*** Dataset records ***
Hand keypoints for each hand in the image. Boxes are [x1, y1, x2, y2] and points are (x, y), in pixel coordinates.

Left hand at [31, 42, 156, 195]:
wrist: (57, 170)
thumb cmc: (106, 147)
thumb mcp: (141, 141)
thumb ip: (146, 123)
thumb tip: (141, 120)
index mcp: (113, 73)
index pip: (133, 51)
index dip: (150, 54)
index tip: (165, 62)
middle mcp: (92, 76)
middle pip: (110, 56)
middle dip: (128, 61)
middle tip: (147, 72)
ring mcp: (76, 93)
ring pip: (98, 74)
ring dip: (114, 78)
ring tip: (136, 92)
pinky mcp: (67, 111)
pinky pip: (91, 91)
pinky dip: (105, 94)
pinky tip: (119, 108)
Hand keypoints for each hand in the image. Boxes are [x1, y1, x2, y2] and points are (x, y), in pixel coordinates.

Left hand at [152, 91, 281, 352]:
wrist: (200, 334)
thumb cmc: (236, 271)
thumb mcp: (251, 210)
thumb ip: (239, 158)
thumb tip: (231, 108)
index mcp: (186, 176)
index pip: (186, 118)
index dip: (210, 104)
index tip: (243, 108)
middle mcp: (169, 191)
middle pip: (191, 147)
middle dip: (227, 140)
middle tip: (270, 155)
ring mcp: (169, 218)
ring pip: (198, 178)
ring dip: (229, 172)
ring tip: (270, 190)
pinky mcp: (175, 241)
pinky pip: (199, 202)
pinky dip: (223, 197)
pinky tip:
*** End of Dataset records ***
### Work request
Nothing in the data may change. Give it again in full.

### Final answer
Hand keypoints for each hand in the image. Boxes are [x1, y1, x2, y2] and points are (x, y), in pixel coordinates.

Left hand at [31, 42, 156, 195]:
wrist: (57, 170)
thumb cmc: (106, 147)
thumb mcp: (141, 141)
thumb ip: (146, 123)
thumb tip: (141, 120)
index mcp: (113, 73)
index pip: (133, 51)
index dip: (150, 54)
index tip: (165, 62)
middle mcp: (92, 76)
middle pip: (110, 56)
middle dip: (128, 61)
middle tip: (147, 72)
ring mcp: (76, 93)
ring pip: (98, 74)
ring dip: (114, 78)
ring tip: (136, 92)
pinky mcp: (67, 111)
pinky pip: (91, 91)
pinky dip: (105, 94)
pinky tip: (119, 108)
Hand keypoints for each hand in the image. Boxes are [x1, y1, x2, y2] and points are (x, y), in pixel coordinates.

Left hand at [152, 91, 281, 352]:
wrist: (200, 334)
thumb cmc: (236, 271)
thumb mcp: (251, 210)
thumb ip: (239, 158)
thumb tip: (231, 108)
index mcp: (186, 176)
index pip: (186, 118)
index dip: (210, 104)
index tip: (243, 108)
middle mcp: (169, 191)
middle pip: (191, 147)
middle dip: (227, 140)
middle tip: (270, 155)
ring mcp: (169, 218)
ring pip: (198, 178)
ring dip: (229, 172)
ring tip: (270, 190)
pinky mcp: (175, 241)
pinky pip: (199, 202)
pinky dip: (223, 197)
pinky tip:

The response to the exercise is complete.